Ms. Kelly and several other former Signet employees ended up at First Maryland Bancorp in Baltimore, where they started a home improvement lending division. But in 1998 First Maryland said it was discontinuing the business line, and gave Ms. Kelly and her team a year to find a buyer. (First Maryland was renamed Allfirst Financial Inc. in 1999 and sold to M&T Bank Corp. of Buffalo in 2002.)

CMS Energy Corp. in Jackson, Mich., bought the business line in 2000. CMS spokesman Don Bishop said in an interview this week that the utility company made the acquisition because "it was a good fit for us."

CMS Energy applied for an industrial loan charter in September 2001, and the bank opened about nine months later.

"The ILC gave us the ability to operate from a central location in Utah and make loans all across the country, and that's what was so appealing to us," Ms. Kelly said.

EnerBank struggled to get off the ground, losing $3 million in its first two and a half years. Ms. Kelly said it had the growing pains that many start-up banks go through.

Last year the company earned $244,000. And while banks across the country have complained about shrinking margins, EnerBank's net interest margin of 8.14% at March 31 was nearly twice that of other banks its size, according to FDIC data.

Credit quality is also improving. EnerBank's ratio of chargeoffs to total loans in the first quarter was 0.64%, versus 0.87% a year earlier and 1.26% in the first quarter of 2004.

Still, because it is exclusively a consumer lender, EnerBank's chargeoff-to-loan ratio is apt to be higher than its peers'. In the first quarter the average ratio for banks with less than $100 million of assets was 0.11%.

Also, because it funds its loans almost exclusively with brokered deposits, its funding costs are much higher than other banks'.

Mr.
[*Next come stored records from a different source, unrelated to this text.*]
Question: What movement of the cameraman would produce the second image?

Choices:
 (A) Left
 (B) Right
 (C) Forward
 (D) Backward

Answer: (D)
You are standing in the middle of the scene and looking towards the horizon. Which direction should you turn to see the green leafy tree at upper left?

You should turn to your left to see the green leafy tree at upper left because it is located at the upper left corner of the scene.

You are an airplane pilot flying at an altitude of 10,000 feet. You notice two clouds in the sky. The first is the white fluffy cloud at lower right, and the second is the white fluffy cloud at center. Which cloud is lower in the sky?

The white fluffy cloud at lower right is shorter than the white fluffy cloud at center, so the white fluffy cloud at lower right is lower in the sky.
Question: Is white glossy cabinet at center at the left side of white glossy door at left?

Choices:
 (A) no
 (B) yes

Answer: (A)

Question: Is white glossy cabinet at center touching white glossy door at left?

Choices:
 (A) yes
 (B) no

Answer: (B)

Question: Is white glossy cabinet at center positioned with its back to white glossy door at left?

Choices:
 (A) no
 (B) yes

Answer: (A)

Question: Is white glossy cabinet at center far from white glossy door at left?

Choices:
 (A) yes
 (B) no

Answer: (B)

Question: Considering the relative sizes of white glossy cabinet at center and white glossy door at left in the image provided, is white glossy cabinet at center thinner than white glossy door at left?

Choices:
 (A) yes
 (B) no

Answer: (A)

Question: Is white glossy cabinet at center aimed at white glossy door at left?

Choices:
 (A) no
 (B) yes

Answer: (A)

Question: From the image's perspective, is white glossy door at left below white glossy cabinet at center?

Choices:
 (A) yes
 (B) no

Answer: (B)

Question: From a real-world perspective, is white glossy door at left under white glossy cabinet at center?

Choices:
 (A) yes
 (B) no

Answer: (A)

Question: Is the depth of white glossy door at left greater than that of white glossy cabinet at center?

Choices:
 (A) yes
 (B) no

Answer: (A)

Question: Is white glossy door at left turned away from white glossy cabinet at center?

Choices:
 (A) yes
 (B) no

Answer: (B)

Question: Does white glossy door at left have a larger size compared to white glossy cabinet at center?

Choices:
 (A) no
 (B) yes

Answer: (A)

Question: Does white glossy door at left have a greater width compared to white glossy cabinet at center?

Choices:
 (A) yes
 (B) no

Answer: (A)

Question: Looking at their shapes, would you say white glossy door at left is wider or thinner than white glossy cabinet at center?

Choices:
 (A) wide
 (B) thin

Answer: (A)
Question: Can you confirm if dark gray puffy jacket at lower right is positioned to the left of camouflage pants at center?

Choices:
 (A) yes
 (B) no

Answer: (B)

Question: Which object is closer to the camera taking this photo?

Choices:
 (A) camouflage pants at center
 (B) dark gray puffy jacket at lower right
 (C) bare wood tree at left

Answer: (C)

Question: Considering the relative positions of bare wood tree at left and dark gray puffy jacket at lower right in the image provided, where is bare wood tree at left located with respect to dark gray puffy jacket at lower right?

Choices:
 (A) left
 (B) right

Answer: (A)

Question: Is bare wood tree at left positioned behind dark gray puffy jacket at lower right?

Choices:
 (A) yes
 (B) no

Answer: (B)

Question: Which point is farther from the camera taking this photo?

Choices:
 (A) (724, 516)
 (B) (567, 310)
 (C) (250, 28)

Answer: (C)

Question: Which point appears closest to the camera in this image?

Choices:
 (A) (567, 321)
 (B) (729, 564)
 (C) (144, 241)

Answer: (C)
Bishop said CMS wants to sell EnerBank because it considers it a noncore asset that does not complement its "getting-back-to-basics" strategy. Ninety percent of CMS' assets are in the gas and electricity businesses, he said.

CMS and Home Depot began preliminary talks on a deal in the fall of 2005 and announced one in May of this year. The price was not disclosed.

Jim Stoddart, Home Depot's senior vice president for growth initiatives, said the Atlanta company likes that EnerBank has both an established business in an industry Home Depot understands and a strong management team.

Additionally, he said, EnerBank, by providing consumer financing, helps contractors generate more business. That means they will buy more goods from retailers like Home Depot.

"It's an opportunity to help businesses grow, and that's good for our business," Mr. Stoddart said.